Support families as they explore and discover their stories. Suspend judgment. Listen to families as they explore and articulate the events and stories of their lives; sometimes this happens spontaneously at a parent-teacher interview or even at the school door. Let them talk, problem—solve, find solutions, and shape the stories they want to share and tell about their families. Make suggestions that respond to their identified needs and struggles. Lucy’s Lullaby tells the story of a family struggling to find a way into their daughter’s literacy. I tell it now to show that families are often doing all the right things; they just need the validation of school to make it right in their minds.
Lucy, at five years old, was a little like Leo Lionni’s Frederick, content to do things her own way. When I first met Lucy, her family was struggling to engage their daughter in books. When I asked what she liked, they responded in unison, “Lullabies!” All she wanted were the lullabies that they would sing, lullabies that told silly stories about her life or about the life of their family. What the family was missing was their daughter’s absolute engagement in her own story, in the story of her family. Capitalizing on her giftedness as a budding artist and the family’s love of lullabies, they created their own books that sung of her search for identity.

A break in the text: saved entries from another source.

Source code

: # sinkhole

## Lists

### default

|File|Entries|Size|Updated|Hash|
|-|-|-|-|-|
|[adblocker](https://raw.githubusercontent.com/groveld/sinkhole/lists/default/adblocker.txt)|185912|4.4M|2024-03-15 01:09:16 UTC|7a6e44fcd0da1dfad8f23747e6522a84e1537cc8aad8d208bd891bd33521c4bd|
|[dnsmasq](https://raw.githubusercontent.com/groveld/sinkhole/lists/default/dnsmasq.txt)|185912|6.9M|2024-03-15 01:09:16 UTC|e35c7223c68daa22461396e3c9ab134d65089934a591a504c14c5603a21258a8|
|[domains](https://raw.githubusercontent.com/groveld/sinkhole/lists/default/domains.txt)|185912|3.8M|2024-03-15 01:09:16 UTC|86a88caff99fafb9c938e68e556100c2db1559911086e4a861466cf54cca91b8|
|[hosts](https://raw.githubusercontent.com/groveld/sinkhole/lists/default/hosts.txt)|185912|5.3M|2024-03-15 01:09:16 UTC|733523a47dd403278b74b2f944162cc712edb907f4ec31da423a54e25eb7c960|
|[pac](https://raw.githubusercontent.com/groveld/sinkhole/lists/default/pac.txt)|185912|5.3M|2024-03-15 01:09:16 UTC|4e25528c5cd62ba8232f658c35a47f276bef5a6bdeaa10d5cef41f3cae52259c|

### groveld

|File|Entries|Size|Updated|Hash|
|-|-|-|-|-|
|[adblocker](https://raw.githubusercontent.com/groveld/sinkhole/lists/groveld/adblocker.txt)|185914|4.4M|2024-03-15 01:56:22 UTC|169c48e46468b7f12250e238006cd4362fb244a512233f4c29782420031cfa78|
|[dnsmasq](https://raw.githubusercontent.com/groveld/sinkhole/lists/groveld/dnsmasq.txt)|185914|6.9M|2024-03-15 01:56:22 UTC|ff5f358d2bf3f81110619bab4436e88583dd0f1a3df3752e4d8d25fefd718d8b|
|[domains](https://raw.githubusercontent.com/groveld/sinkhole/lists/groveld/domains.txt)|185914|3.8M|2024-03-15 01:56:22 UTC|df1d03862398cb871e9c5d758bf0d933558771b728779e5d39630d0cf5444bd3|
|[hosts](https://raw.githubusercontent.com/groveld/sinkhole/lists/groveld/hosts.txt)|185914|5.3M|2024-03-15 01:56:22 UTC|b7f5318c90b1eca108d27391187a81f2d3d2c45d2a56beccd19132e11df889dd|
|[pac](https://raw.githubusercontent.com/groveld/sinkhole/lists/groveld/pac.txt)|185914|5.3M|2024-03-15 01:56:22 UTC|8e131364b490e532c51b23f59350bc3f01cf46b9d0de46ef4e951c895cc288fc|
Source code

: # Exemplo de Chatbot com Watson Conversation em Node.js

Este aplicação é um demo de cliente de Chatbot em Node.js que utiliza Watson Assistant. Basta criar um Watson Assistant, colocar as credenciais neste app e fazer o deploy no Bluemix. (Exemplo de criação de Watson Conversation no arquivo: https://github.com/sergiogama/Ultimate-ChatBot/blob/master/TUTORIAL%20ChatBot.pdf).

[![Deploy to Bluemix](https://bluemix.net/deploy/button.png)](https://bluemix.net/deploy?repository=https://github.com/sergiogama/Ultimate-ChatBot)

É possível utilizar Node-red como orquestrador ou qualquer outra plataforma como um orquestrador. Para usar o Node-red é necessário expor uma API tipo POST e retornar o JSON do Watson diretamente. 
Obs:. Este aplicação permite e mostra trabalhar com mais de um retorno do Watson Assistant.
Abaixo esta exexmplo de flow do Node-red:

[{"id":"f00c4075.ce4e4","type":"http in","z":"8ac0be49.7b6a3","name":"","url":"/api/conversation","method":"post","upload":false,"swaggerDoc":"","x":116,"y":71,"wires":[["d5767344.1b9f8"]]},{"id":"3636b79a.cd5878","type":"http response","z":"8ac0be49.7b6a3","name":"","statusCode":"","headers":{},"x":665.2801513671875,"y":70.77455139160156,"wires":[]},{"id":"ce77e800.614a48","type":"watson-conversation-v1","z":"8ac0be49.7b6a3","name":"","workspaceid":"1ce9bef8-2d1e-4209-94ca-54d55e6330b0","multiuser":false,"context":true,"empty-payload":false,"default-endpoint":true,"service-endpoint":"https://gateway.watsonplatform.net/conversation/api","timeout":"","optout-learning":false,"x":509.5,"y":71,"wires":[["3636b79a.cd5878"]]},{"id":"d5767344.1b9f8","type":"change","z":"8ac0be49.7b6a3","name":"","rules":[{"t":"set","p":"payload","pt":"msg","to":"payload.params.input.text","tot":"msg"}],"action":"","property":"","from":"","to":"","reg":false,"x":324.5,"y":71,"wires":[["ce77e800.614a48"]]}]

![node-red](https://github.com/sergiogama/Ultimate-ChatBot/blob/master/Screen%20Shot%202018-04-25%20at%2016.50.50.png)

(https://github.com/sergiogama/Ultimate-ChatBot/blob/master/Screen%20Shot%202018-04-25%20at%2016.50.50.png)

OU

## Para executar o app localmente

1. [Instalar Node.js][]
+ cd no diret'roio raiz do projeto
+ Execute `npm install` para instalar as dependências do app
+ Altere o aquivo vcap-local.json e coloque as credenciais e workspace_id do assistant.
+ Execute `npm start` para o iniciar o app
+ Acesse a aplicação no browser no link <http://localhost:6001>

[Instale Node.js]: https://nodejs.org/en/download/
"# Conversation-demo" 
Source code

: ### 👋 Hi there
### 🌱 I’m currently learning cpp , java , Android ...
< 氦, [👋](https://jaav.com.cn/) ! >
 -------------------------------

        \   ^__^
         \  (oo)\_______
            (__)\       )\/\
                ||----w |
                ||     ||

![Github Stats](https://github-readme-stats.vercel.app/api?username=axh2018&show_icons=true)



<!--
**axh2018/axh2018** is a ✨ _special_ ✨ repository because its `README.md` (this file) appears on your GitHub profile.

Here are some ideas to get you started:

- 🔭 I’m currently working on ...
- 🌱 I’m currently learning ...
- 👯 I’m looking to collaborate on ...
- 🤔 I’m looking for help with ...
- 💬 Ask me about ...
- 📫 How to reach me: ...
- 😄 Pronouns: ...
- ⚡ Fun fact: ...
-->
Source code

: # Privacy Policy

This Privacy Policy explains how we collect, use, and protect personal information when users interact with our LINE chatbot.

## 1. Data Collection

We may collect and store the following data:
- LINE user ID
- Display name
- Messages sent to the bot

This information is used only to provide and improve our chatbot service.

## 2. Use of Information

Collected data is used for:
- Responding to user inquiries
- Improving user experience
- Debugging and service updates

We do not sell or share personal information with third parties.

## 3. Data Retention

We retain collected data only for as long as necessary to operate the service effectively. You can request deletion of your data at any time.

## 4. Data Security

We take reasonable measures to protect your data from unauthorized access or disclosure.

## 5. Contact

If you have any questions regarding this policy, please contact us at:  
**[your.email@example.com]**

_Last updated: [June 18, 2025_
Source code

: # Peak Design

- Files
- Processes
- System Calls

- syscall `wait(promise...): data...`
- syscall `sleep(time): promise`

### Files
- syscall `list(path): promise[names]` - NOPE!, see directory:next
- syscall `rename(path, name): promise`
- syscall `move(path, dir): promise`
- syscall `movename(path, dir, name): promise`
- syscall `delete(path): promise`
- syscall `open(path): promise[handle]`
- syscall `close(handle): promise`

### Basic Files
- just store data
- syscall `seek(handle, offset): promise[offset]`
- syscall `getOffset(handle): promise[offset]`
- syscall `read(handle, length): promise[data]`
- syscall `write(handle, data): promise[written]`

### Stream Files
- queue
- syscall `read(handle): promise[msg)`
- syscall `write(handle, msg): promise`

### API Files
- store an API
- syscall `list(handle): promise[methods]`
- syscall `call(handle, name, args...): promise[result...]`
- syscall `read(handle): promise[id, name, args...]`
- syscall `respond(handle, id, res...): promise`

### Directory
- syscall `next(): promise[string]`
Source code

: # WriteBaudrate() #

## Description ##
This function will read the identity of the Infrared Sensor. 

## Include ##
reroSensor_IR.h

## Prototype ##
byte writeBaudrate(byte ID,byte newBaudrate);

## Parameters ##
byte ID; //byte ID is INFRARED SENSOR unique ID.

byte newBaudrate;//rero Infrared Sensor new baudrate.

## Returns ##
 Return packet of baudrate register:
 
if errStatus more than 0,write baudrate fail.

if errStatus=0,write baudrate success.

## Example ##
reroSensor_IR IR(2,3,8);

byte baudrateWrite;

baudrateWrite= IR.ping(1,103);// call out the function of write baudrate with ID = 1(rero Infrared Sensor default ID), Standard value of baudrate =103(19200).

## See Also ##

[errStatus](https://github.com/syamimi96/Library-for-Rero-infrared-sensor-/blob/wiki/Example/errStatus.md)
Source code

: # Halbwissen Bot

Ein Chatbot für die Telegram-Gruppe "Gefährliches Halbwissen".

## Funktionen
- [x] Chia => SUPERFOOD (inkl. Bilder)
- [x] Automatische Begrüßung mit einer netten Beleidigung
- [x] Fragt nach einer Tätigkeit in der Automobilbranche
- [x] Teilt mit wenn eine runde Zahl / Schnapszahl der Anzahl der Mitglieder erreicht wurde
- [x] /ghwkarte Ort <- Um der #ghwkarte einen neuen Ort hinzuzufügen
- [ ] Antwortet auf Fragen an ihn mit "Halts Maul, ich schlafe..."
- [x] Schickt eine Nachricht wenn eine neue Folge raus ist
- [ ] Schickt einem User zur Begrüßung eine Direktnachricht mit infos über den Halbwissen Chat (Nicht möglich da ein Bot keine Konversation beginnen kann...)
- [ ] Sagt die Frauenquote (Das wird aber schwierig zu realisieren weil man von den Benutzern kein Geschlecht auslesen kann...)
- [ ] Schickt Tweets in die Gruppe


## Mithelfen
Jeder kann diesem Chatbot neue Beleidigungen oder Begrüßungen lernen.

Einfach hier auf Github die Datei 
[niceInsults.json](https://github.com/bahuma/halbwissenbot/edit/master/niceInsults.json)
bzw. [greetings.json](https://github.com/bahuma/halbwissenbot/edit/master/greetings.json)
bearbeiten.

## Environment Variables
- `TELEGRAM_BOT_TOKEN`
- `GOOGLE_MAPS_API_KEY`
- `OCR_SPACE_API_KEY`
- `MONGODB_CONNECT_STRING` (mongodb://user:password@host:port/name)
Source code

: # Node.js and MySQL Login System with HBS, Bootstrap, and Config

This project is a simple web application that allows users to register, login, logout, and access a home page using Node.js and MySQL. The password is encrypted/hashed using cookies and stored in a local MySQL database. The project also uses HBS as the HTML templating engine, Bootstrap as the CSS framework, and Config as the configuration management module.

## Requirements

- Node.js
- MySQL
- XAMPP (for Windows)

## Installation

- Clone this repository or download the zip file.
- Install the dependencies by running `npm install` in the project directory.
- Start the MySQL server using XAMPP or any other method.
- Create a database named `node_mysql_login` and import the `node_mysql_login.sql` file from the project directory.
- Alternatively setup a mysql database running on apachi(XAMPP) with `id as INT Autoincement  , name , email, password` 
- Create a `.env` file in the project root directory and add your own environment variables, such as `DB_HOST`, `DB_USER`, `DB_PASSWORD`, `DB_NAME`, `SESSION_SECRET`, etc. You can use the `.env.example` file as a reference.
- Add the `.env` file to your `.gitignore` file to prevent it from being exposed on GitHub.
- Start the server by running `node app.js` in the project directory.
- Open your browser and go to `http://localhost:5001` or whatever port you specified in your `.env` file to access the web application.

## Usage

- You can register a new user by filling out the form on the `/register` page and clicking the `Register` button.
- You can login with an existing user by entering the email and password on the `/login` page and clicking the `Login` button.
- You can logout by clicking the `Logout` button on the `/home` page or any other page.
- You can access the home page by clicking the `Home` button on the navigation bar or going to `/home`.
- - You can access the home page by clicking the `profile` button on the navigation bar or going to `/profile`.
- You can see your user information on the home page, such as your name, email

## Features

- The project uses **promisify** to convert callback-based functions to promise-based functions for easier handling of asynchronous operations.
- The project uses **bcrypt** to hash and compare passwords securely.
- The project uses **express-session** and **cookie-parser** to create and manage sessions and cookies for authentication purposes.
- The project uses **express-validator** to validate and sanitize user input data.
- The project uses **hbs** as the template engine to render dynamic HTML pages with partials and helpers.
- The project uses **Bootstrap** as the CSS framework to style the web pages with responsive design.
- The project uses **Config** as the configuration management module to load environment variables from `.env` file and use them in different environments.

What’s your story? What are you willing to share with families? Sometimes the more outrageous the story, the more likely you are to motivate families to share theirs. . . my favourite response to a story was from a parent who said, “Your family is outrageous. Is this really a true story?” I took a picture of the special fork and sent it home. Yes, it really is true. And guess what? As of Thanksgiving weekend, the fork is once again in my possession!
I enjoy your stories and your style of writing. They continue to lead me to reflect on other stories that, for the moment, remain untold but that are part of our family fabric.